Graham Sowa
HAVANA TIMES — Time heals all wounds. After 55 years the multinationals are back in Cuba and the last name of the President is still Castro. The exploitation of the island by the former, and the nationalization by the latter, now seem to be forgiven as multinational corporations get an early stake, and take a huge lead, ahead of local producers.
Evidence of the current administration’s economic priorities was outlined in bullet-point style a couple of weeks ago in Cuban newspapers. The occasion for the government progress report was a meeting of Cuban Government Ministers.
The meeting touched on various themes. There was general talk of corruption (the petroleum refining and distribution sectors were mentioned by name, so they must have really misbehaved).
Another keen observation was that we need to save more (of what? Everything I’m left to assume).
It was also pointed out that economic recovery means more stuff should be made here in Cuba, and more Cuban products should be sold to the outside world.
I remembered all of these two weeks after the fact because I had to do my laundry.
I was in the Havana neighborhood of Cerro at a store that sells domestic home appliances and foodstuffs in convertible pesos. As I looked at a choice of 4 detergents I had problem I rarely encounter here: choosing which one to buy. Choices of variety are an infrequent dilemma in a country where the economic system does to the Law of Supply and Demand what black holes do to the Law of Gravity.
One detergent was 55 centavos (0.60 USD) and the other was 50 centavos (0.50 USD).
I decided to make a decision go for the cheaper, Cuban produced product.
Upon closer inspection of my choice I saw Chinese characters printed on the bag. What I had in my hands, the cheaper detergent, was not a Cuban product. It was made in China. The more expensive detergent was the Cuban detergent, made in Cerro; the very neighborhood I was doing my shopping in.
That is when I remembered the bullet points about the Council of Ministers meeting.

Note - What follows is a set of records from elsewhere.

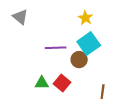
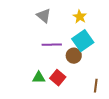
gray triangle: (20, 17) -> (44, 16), moved

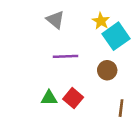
cyan square: (83, 41) -> (116, 36), moved
brown circle: (74, 56) -> (107, 70), moved

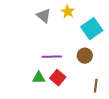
yellow star: (101, 21) -> (68, 12), moved
purple line: (66, 56) -> (52, 57), moved

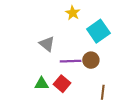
gray triangle: (44, 16) -> (47, 44), moved
purple line: (52, 57) -> (71, 61), moved

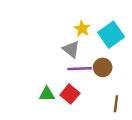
yellow star: (73, 13) -> (82, 29), moved
gray triangle: (47, 44) -> (71, 49), moved

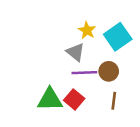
green triangle: (47, 94) -> (50, 99), size x1.5
brown line: (116, 104) -> (114, 101), moved

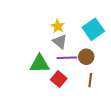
yellow star: (87, 30) -> (58, 26), moved
green triangle: (50, 99) -> (39, 64), moved

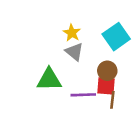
purple line: (67, 58) -> (83, 95), moved
red square: (59, 79) -> (106, 86), moved, turned -35

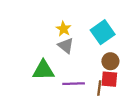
brown circle: (107, 71) -> (110, 61), moved
red square: (106, 86) -> (109, 79), moved

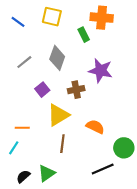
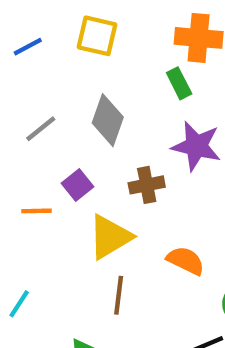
blue line: (18, 22) -> (28, 47), turned -64
green rectangle: (84, 35) -> (179, 83), moved
orange line: (22, 128) -> (36, 211), moved

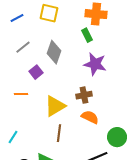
gray line: (41, 129) -> (23, 47), moved
purple square: (78, 185) -> (36, 72), moved
brown cross: (147, 185) -> (84, 95), moved

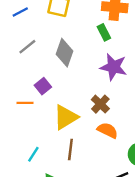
purple square: (36, 72) -> (43, 86), moved
brown cross: (84, 95) -> (100, 104), turned -35
cyan line: (13, 137) -> (33, 154), moved

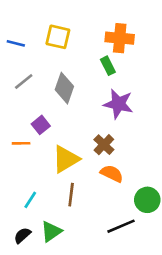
blue line: (20, 12) -> (16, 43), turned 42

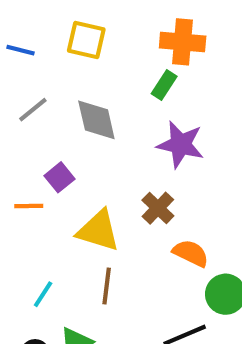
green rectangle: (108, 66) -> (164, 85), turned 60
gray diamond: (64, 88) -> (96, 120), turned -32
yellow triangle: (66, 159) -> (98, 231), turned 48
orange semicircle: (112, 174) -> (191, 253), moved

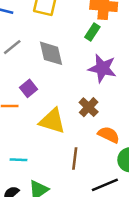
brown line: (107, 286) -> (75, 159), moved
cyan line: (43, 294) -> (18, 160), turned 60

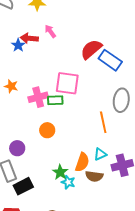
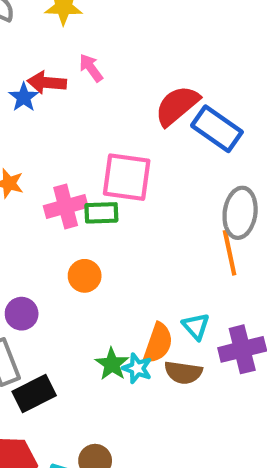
orange line: (103, 122) -> (230, 253), moved
cyan triangle: (100, 154) -> (196, 326), turned -48
cyan star: (68, 182) -> (137, 368), moved

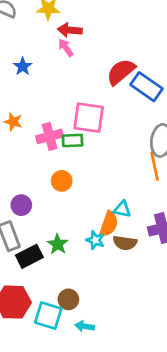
red arrow: (47, 83) -> (70, 30), moved
cyan triangle: (196, 326) -> (122, 209), moved, turned -36
green star: (112, 364) -> (58, 244), moved

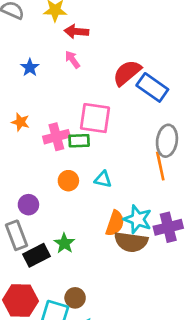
pink arrow: (66, 48) -> (72, 59), moved
cyan triangle: (122, 209) -> (103, 179), moved
cyan star: (95, 240) -> (138, 219), moved, size x1.5
brown semicircle: (125, 243) -> (131, 242), size x1.4

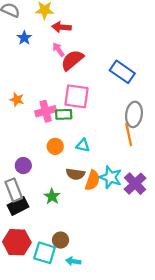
blue star: (30, 67) -> (24, 38), moved
red semicircle: (127, 73) -> (72, 60), moved
purple cross: (168, 227) -> (135, 184), turned -30
brown semicircle: (131, 242) -> (75, 174), moved, size x0.7
black rectangle: (36, 255) -> (18, 206), moved

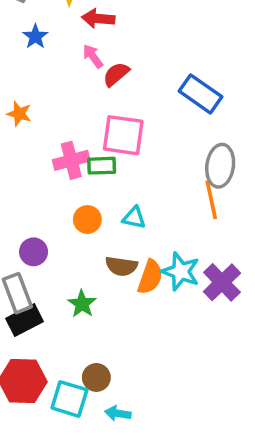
red semicircle: (72, 60) -> (116, 74), size x0.7
orange star: (17, 100) -> (19, 114), moved

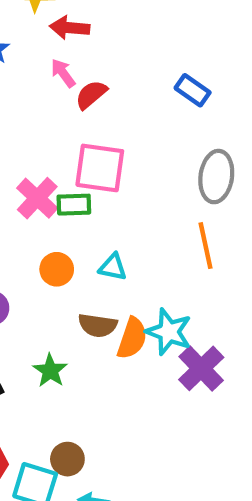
blue rectangle: (200, 94) -> (193, 90), moved, size x0.7
pink cross: (71, 160) -> (37, 198), turned -32
gray ellipse: (220, 166) -> (216, 177), moved
purple cross: (222, 282) -> (201, 368), moved

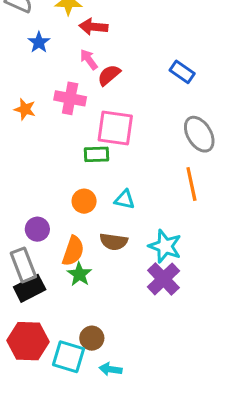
gray ellipse: (216, 177) -> (199, 134), turned -39
pink cross: (37, 198) -> (70, 98), moved, turned -32
orange semicircle: (132, 338) -> (73, 251), moved
purple cross: (201, 368) -> (163, 279), moved

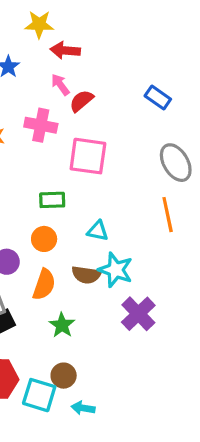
green rectangle: (97, 154) -> (52, 200), moved
orange circle: (84, 201) -> (44, 239), moved
cyan star: (165, 246) -> (116, 270), moved
green star: (79, 274) -> (62, 325), moved

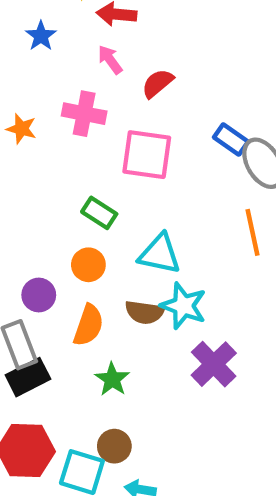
blue rectangle: (158, 98) -> (231, 140), moved
red semicircle: (81, 101) -> (158, 83), moved
green rectangle: (52, 200) -> (99, 213), turned 35
cyan triangle: (98, 231) -> (160, 254), size x1.5

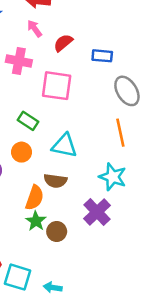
blue rectangle: (231, 140) -> (102, 56), moved, turned -30
cyan star: (183, 306) -> (113, 177), moved
orange semicircle: (88, 325) -> (35, 198), moved
brown circle: (114, 446) -> (57, 231), moved

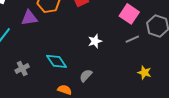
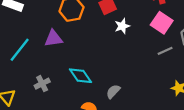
purple triangle: (29, 18) -> (53, 38), moved
white star: (95, 41) -> (122, 26), moved

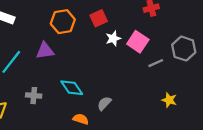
pink square: (162, 23) -> (138, 42), moved
gray cross: (42, 84) -> (34, 96), turned 32

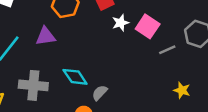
gray cross: (34, 96) -> (33, 85), size x1.6
gray semicircle: (104, 103) -> (100, 93), moved

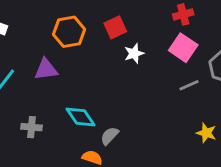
pink square: (148, 26) -> (183, 48), moved
gray cross: (33, 85) -> (31, 127), size x0.6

Was this economic oddity of the local brand costing 10% more than the imported Chinese brand a result of corruption, lazy management, or bad economic planning?
I thought more. Maybe someone at the store just got the price tags backwards.
Nope.
The checkout counter confirmed that the detergent that traveled from the other side of the world is cheaper than the detergent that is made right down the street.
According to the notes from the Council of Ministers meeting they are quite aware that “defects and limitations” in the economic plan cause the kind of contradictions I experienced with my detergent shopping.
That is why President Raul Castro is hurrying along with changes that were probably not envisioned as possible during the past 20 years. His economic plan involving private ownership, private management, and multinational corporation partnership is a drastic change from the state-makes-everything model that preceded it.
But it seems that in all this haste the path of least resistance belongs to the multinational corporations, not indigenous Cuban entrepreneurship.
The proof of the multinational takeover is in the streets and on the store shelves of Havana.
Nestle, not exactly what comes to mind when thinking of a Socialist Revolutionary force in the world, is selling everything from ice cream, to prepackaged junk food, to bottled water. Everywhere.
Havana Club is half owned by the French multinational beverage company Pernod Ricard. This multinational also counts Absolute Vodka, Kahlua liqueur, and Malibu Rum, among its dozens of brands.
The Bucanero and Cristal beer brands are managed by a Canadian multinational.
Even famed Cuban tobacco product lines, including most cigarette production, are now business partnerships between Cuban state companies and Brazilian distributors.
My laundry detergent, as an imported item, is the product of this rise of the multinationals in Cuba, just as much as it is the failing of 55 years of state centered production policy.
If increasing local production of goods is a serious agenda item for President Castro’s government then it needs to slow down the growth of multinationals while permitting Cubans to collectivize workplaces, access larger business start-up loans, and import machinery and raw materials.
In their bullet-pointed report the Council of Ministers noted that in the last 10 years the country has imported 680 million CUC worth of stuff they used to produce here, including my laundry detergent.
This trend will continue as long as the government favors large multinationals with their economic reforms.